Z tego też względu należy jednoznacznie stwierdzić, że na gruncie kodeksu pracy czas przestoju nie stanowi okresu ochronnego. Oznacza to, że w przypadku nieświadczenia pracy przez pracowników czyli ich faktycznej nieobecności z uwagi na przestój możliwe jest wypowiedzenie na zasadach ogólnych tak umowy o pracę, jak i samych warunków pracy i płacy z niej wynikających.
Należy jednak pamiętać o innych pozakodeksowych przepisach, które mogą mieć wpływ na działanie pracodawców. Ustawa – tarcza kryzysowa w art. 15g ust. 17 odsyła do przepisów ustawy o szczególnych rozwiązaniach związanych z ochroną miejsc pracy, która w art. 13 wprowadza zakaz wypowiedzenia umowy o pracę.
Zakaz ten dotyczy jedynie pracodawców, którzy skorzystali z pomocy w sfinansowaniu wynagrodzeń wskazanej w tych przepisach, a nie wszystkich, których dotknął przestój ekonomiczny. W takich przypadkach umowa nie może zostać wypowiedziana z przyczyn niedotyczących pracowników. Przede wszystkim dotyczy to wszelkich koniecznych redukcji i likwidacji stanowisk związanych z sytuacją finansową pracodawcy. Nie jest ograniczone wypowiadanie umów z przyczyn leżących po stronie pracownika (np. niska ocena pracy, brak efektywności itp.) ani rozwiązywanie umów w innym trybie (np. dyscyplinarnie).

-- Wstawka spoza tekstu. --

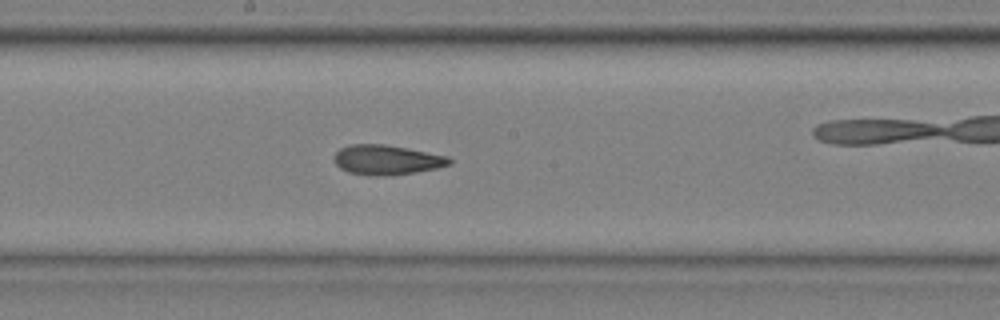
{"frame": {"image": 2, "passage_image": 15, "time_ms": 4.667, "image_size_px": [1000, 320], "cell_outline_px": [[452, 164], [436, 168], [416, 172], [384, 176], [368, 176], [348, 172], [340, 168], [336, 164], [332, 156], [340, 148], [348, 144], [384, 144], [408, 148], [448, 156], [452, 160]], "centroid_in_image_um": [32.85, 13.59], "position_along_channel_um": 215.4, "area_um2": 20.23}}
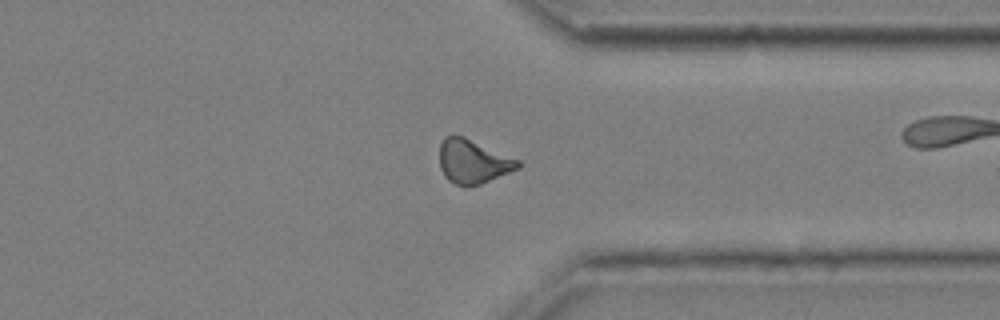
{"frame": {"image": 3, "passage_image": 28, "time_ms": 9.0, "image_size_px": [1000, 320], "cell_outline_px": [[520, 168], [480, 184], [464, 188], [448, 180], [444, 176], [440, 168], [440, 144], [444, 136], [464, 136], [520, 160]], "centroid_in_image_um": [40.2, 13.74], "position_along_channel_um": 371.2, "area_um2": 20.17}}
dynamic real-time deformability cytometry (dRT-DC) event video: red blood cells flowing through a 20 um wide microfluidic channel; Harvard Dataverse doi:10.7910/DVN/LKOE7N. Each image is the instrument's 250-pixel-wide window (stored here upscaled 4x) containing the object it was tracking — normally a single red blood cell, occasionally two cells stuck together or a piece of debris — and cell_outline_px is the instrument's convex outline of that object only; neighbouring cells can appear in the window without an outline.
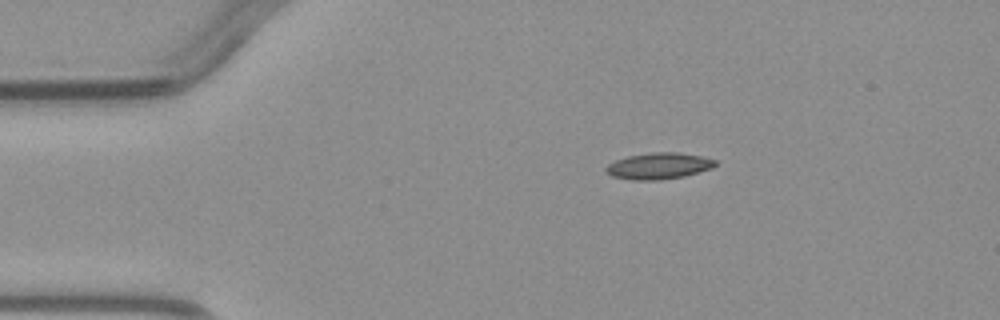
{"species": "common noctule bat (a hibernating species)", "species_latin": "Nyctalus noctula", "temperature_condition": "warm", "stored_images_in_passage": 3, "camera_frame_rate_fps": 3000, "um_per_image_px": 0.085, "animal": {"sex": "male", "body_mass_g": 23.1, "forearm_length_mm": 52.7}, "frame": {"image": 1, "passage_image": 3, "time_ms": 2.333, "image_size_px": [1000, 320], "cell_outline_px": [[716, 164], [712, 168], [684, 176], [660, 180], [632, 180], [612, 176], [604, 168], [608, 164], [616, 160], [628, 156], [652, 152], [676, 152], [700, 156], [716, 160]], "centroid_in_image_um": [55.98, 14.1], "position_along_channel_um": 29.0, "area_um2": 16.65}}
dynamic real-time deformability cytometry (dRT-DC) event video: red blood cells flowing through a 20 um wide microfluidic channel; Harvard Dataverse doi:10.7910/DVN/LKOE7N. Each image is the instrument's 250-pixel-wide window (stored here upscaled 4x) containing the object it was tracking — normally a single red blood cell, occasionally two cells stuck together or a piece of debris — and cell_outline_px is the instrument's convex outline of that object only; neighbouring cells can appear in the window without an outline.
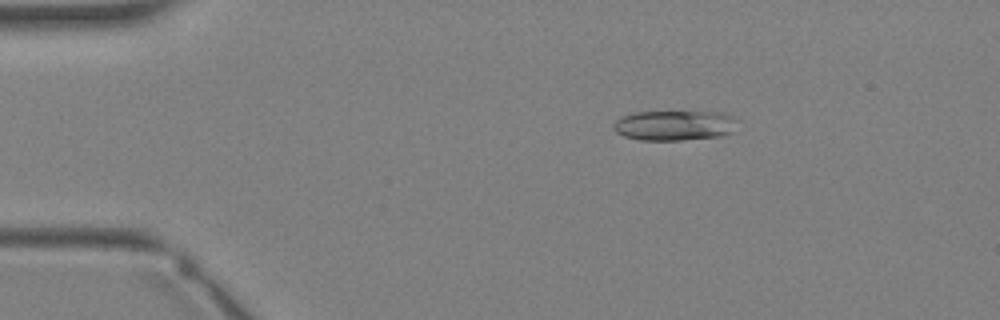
{"species": "Egyptian fruit bat (a non-hibernating species)", "species_latin": "Rousettus aegyptiacus", "temperature_condition": "warm", "stored_images_in_passage": 4, "camera_frame_rate_fps": 3000, "um_per_image_px": 0.085, "animal": {"sex": "female"}, "frame": {"image": 1, "passage_image": 2, "time_ms": 1.0, "image_size_px": [1000, 320], "cell_outline_px": [[736, 132], [724, 136], [680, 140], [640, 140], [624, 136], [616, 132], [612, 128], [612, 124], [620, 116], [632, 112], [720, 112], [732, 116], [736, 120]], "centroid_in_image_um": [57.33, 10.66], "position_along_channel_um": 27.7, "area_um2": 22.08}}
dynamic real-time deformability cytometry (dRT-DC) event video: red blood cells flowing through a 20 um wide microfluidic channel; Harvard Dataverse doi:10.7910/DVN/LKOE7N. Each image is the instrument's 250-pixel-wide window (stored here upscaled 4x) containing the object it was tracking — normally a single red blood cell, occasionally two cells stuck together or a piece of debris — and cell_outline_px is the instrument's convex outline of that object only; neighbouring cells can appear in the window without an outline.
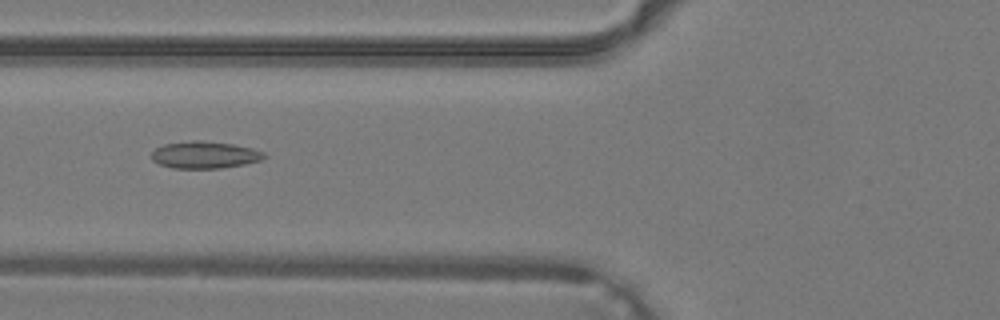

W przypadku naruszenia tego zakazu pracodawca będzie się mierzył z jednej strony z koniecznością zwrotu otrzymanego dofinansowania, z drugiej zaś z ryzykiem sporu sądowego z pracownikiem. Tego rodzaju zakaz stanowi kategorię „przepisów o wypowiadaniu umów o pracę”, o których mowa w art. 45 § 1 k.p. i których naruszenie może skutkować przywróceniem do pracy lub zasądzeniem odszkodowania na rzecz pracownika.
Oczywiście należy zawsze pamiętać o obowiązujących ograniczeniach przy wypowiadaniu lub rozwiązywaniu umów wynikających z przepisów szczególnych (np. kobiety w ciąży, osoby w ochronie przedemerytalnej).